**MATERIAL SUPPLIED**.
------------------------
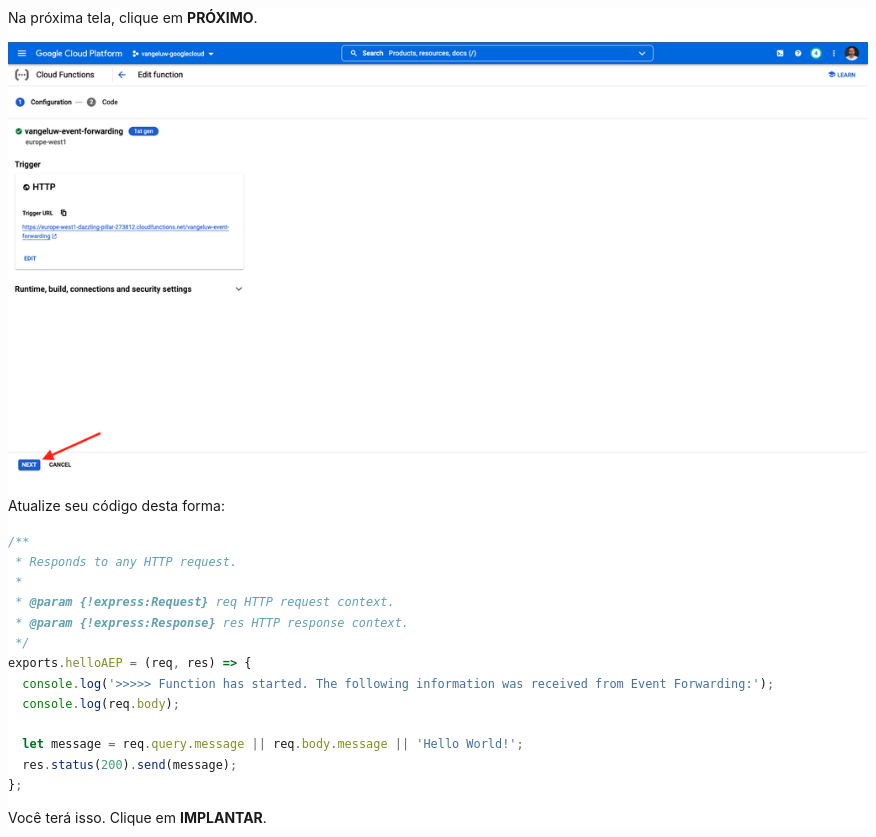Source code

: Na próxima tela, clique em **PRÓXIMO**.

![Configuração da coleta de dados do Adobe Experience Platform](./images/gcf1.png)

Atualize seu código desta forma:

```javascript
/**
 * Responds to any HTTP request.
 *
 * @param {!express:Request} req HTTP request context.
 * @param {!express:Response} res HTTP response context.
 */
exports.helloAEP = (req, res) => {
  console.log('>>>>> Function has started. The following information was received from Event Forwarding:');
  console.log(req.body);

  let message = req.query.message || req.body.message || 'Hello World!';
  res.status(200).send(message);
};
```

Você terá isso. Clique em **IMPLANTAR**.
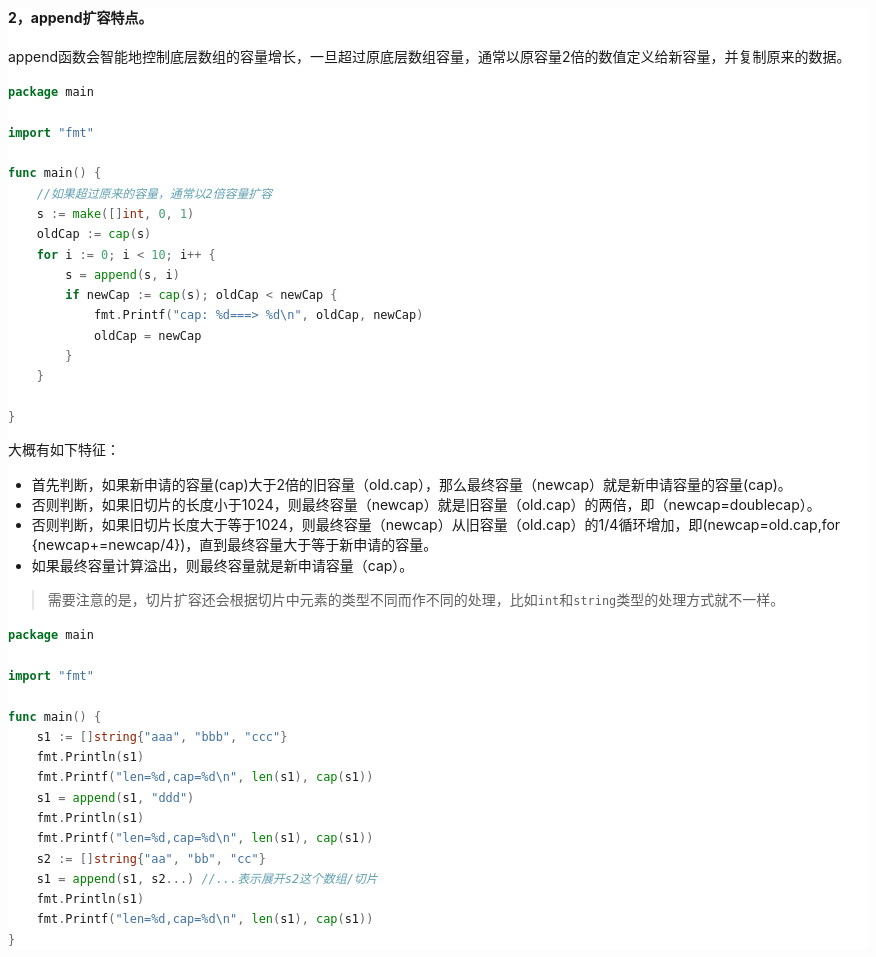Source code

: #### 2，append扩容特点。

append函数会智能地控制底层数组的容量增长，一旦超过原底层数组容量，通常以原容量2倍的数值定义给新容量，并复制原来的数据。

```go
package main

import "fmt"

func main() {
	//如果超过原来的容量，通常以2倍容量扩容
	s := make([]int, 0, 1)
	oldCap := cap(s)
	for i := 0; i < 10; i++ {
		s = append(s, i)
		if newCap := cap(s); oldCap < newCap {
			fmt.Printf("cap: %d===> %d\n", oldCap, newCap)
			oldCap = newCap
		}
	}

}
```

大概有如下特征：

- 首先判断，如果新申请的容量(cap)大于2倍的旧容量（old.cap），那么最终容量（newcap）就是新申请容量的容量(cap)。
- 否则判断，如果旧切片的长度小于1024，则最终容量（newcap）就是旧容量（old.cap）的两倍，即（newcap=doublecap）。
- 否则判断，如果旧切片长度大于等于1024，则最终容量（newcap）从旧容量（old.cap）的1/4循环增加，即(newcap=old.cap,for {newcap+=newcap/4})，直到最终容量大于等于新申请的容量。
- 如果最终容量计算溢出，则最终容量就是新申请容量（cap）。

> 需要注意的是，切片扩容还会根据切片中元素的类型不同而作不同的处理，比如`int`和`string`类型的处理方式就不一样。



```go
package main

import "fmt"

func main() {
	s1 := []string{"aaa", "bbb", "ccc"}
	fmt.Println(s1)
	fmt.Printf("len=%d,cap=%d\n", len(s1), cap(s1))
	s1 = append(s1, "ddd")
	fmt.Println(s1)
	fmt.Printf("len=%d,cap=%d\n", len(s1), cap(s1))
	s2 := []string{"aa", "bb", "cc"}
	s1 = append(s1, s2...) //...表示展开s2这个数组/切片
	fmt.Println(s1)
	fmt.Printf("len=%d,cap=%d\n", len(s1), cap(s1))
}

```
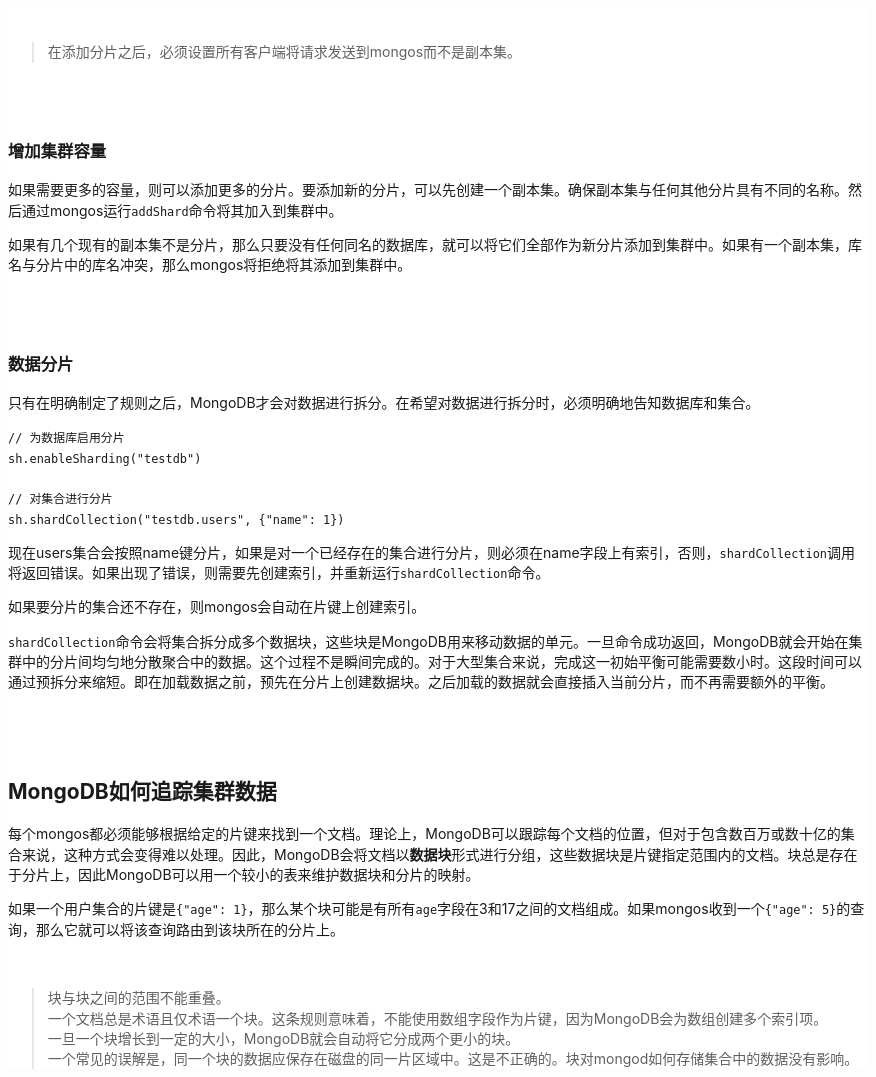 <br/>

> 在添加分片之后，必须设置所有客户端将请求发送到mongos而不是副本集。


<br/>
<br/>


### 增加集群容量

如果需要更多的容量，则可以添加更多的分片。要添加新的分片，可以先创建一个副本集。确保副本集与任何其他分片具有不同的名称。然后通过mongos运行`addShard`命令将其加入到集群中。

如果有几个现有的副本集不是分片，那么只要没有任何同名的数据库，就可以将它们全部作为新分片添加到集群中。如果有一个副本集，库名与分片中的库名冲突，那么mongos将拒绝将其添加到集群中。


<br/>
<br/>


### 数据分片

只有在明确制定了规则之后，MongoDB才会对数据进行拆分。在希望对数据进行拆分时，必须明确地告知数据库和集合。

```
// 为数据库启用分片
sh.enableSharding("testdb")

// 对集合进行分片
sh.shardCollection("testdb.users", {"name": 1})
```

现在users集合会按照name键分片，如果是对一个已经存在的集合进行分片，则必须在name字段上有索引，否则，`shardCollection`调用将返回错误。如果出现了错误，则需要先创建索引，并重新运行`shardCollection`命令。

如果要分片的集合还不存在，则mongos会自动在片键上创建索引。

`shardCollection`命令会将集合拆分成多个数据块，这些块是MongoDB用来移动数据的单元。一旦命令成功返回，MongoDB就会开始在集群中的分片间均匀地分散聚合中的数据。这个过程不是瞬间完成的。对于大型集合来说，完成这一初始平衡可能需要数小时。这段时间可以通过预拆分来缩短。即在加载数据之前，预先在分片上创建数据块。之后加载的数据就会直接插入当前分片，而不再需要额外的平衡。


<br/>
<br/>


## MongoDB如何追踪集群数据

每个mongos都必须能够根据给定的片键来找到一个文档。理论上，MongoDB可以跟踪每个文档的位置，但对于包含数百万或数十亿的集合来说，这种方式会变得难以处理。因此，MongoDB会将文档以**数据块**形式进行分组，这些数据块是片键指定范围内的文档。块总是存在于分片上，因此MongoDB可以用一个较小的表来维护数据块和分片的映射。

如果一个用户集合的片键是`{"age": 1}`，那么某个块可能是有所有`age`字段在3和17之间的文档组成。如果mongos收到一个`{"age": 5}`的查询，那么它就可以将该查询路由到该块所在的分片上。

<br/>

> 块与块之间的范围不能重叠。<br>
> 一个文档总是术语且仅术语一个块。这条规则意味着，不能使用数组字段作为片键，因为MongoDB会为数组创建多个索引项。<br/>
> 一旦一个块增长到一定的大小，MongoDB就会自动将它分成两个更小的块。<br/>
> 一个常见的误解是，同一个块的数据应保存在磁盘的同一片区域中。这是不正确的。块对mongod如何存储集合中的数据没有影响。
------------------------
**WHAT YOU HAVE TO DO**. Transcribe the whole listing above exactly and leave out the pictures.

**ANSWER FOR THE TASK**.
Source code

: Na próxima tela, clique em **PRÓXIMO**.

![Configuração da coleta de dados do Adobe Experience Platform](./images/gcf1.png)

Atualize seu código desta forma:

```javascript
/**
 * Responds to any HTTP request.
 *
 * @param {!express:Request} req HTTP request context.
 * @param {!express:Response} res HTTP response context.
 */
exports.helloAEP = (req, res) => {
  console.log('>>>>> Function has started. The following information was received from Event Forwarding:');
  console.log(req.body);

  let message = req.query.message || req.body.message || 'Hello World!';
  res.status(200).send(message);
};
```

Você terá isso. Clique em **IMPLANTAR**.
Source code

: #### 2，append扩容特点。

append函数会智能地控制底层数组的容量增长，一旦超过原底层数组容量，通常以原容量2倍的数值定义给新容量，并复制原来的数据。

```go
package main

import "fmt"

func main() {
	//如果超过原来的容量，通常以2倍容量扩容
	s := make([]int, 0, 1)
	oldCap := cap(s)
	for i := 0; i < 10; i++ {
		s = append(s, i)
		if newCap := cap(s); oldCap < newCap {
			fmt.Printf("cap: %d===> %d\n", oldCap, newCap)
			oldCap = newCap
		}
	}

}
```

大概有如下特征：

- 首先判断，如果新申请的容量(cap)大于2倍的旧容量（old.cap），那么最终容量（newcap）就是新申请容量的容量(cap)。
- 否则判断，如果旧切片的长度小于1024，则最终容量（newcap）就是旧容量（old.cap）的两倍，即（newcap=doublecap）。
- 否则判断，如果旧切片长度大于等于1024，则最终容量（newcap）从旧容量（old.cap）的1/4循环增加，即(newcap=old.cap,for {newcap+=newcap/4})，直到最终容量大于等于新申请的容量。
- 如果最终容量计算溢出，则最终容量就是新申请容量（cap）。

> 需要注意的是，切片扩容还会根据切片中元素的类型不同而作不同的处理，比如`int`和`string`类型的处理方式就不一样。



```go
package main

import "fmt"

func main() {
	s1 := []string{"aaa", "bbb", "ccc"}
	fmt.Println(s1)
	fmt.Printf("len=%d,cap=%d\n", len(s1), cap(s1))
	s1 = append(s1, "ddd")
	fmt.Println(s1)
	fmt.Printf("len=%d,cap=%d\n", len(s1), cap(s1))
	s2 := []string{"aa", "bb", "cc"}
	s1 = append(s1, s2...) //...表示展开s2这个数组/切片
	fmt.Println(s1)
	fmt.Printf("len=%d,cap=%d\n", len(s1), cap(s1))
}

```
 <br/>

> 在添加分片之后，必须设置所有客户端将请求发送到mongos而不是副本集。


<br/>
<br/>


### 增加集群容量

如果需要更多的容量，则可以添加更多的分片。要添加新的分片，可以先创建一个副本集。确保副本集与任何其他分片具有不同的名称。然后通过mongos运行`addShard`命令将其加入到集群中。

如果有几个现有的副本集不是分片，那么只要没有任何同名的数据库，就可以将它们全部作为新分片添加到集群中。如果有一个副本集，库名与分片中的库名冲突，那么mongos将拒绝将其添加到集群中。


<br/>
<br/>


### 数据分片

只有在明确制定了规则之后，MongoDB才会对数据进行拆分。在希望对数据进行拆分时，必须明确地告知数据库和集合。

```
// 为数据库启用分片
sh.enableSharding("testdb")

// 对集合进行分片
sh.shardCollection("testdb.users", {"name": 1})
```

现在users集合会按照name键分片，如果是对一个已经存在的集合进行分片，则必须在name字段上有索引，否则，`shardCollection`调用将返回错误。如果出现了错误，则需要先创建索引，并重新运行`shardCollection`命令。

如果要分片的集合还不存在，则mongos会自动在片键上创建索引。

`shardCollection`命令会将集合拆分成多个数据块，这些块是MongoDB用来移动数据的单元。一旦命令成功返回，MongoDB就会开始在集群中的分片间均匀地分散聚合中的数据。这个过程不是瞬间完成的。对于大型集合来说，完成这一初始平衡可能需要数小时。这段时间可以通过预拆分来缩短。即在加载数据之前，预先在分片上创建数据块。之后加载的数据就会直接插入当前分片，而不再需要额外的平衡。


<br/>
<br/>


## MongoDB如何追踪集群数据

每个mongos都必须能够根据给定的片键来找到一个文档。理论上，MongoDB可以跟踪每个文档的位置，但对于包含数百万或数十亿的集合来说，这种方式会变得难以处理。因此，MongoDB会将文档以**数据块**形式进行分组，这些数据块是片键指定范围内的文档。块总是存在于分片上，因此MongoDB可以用一个较小的表来维护数据块和分片的映射。

如果一个用户集合的片键是`{"age": 1}`，那么某个块可能是有所有`age`字段在3和17之间的文档组成。如果mongos收到一个`{"age": 5}`的查询，那么它就可以将该查询路由到该块所在的分片上。

<br/>

> 块与块之间的范围不能重叠。<br>
> 一个文档总是术语且仅术语一个块。这条规则意味着，不能使用数组字段作为片键，因为MongoDB会为数组创建多个索引项。<br/>
> 一旦一个块增长到一定的大小，MongoDB就会自动将它分成两个更小的块。<br/>
> 一个常见的误解是，同一个块的数据应保存在磁盘的同一片区域中。这是不正确的。块对mongod如何存储集合中的数据没有影响。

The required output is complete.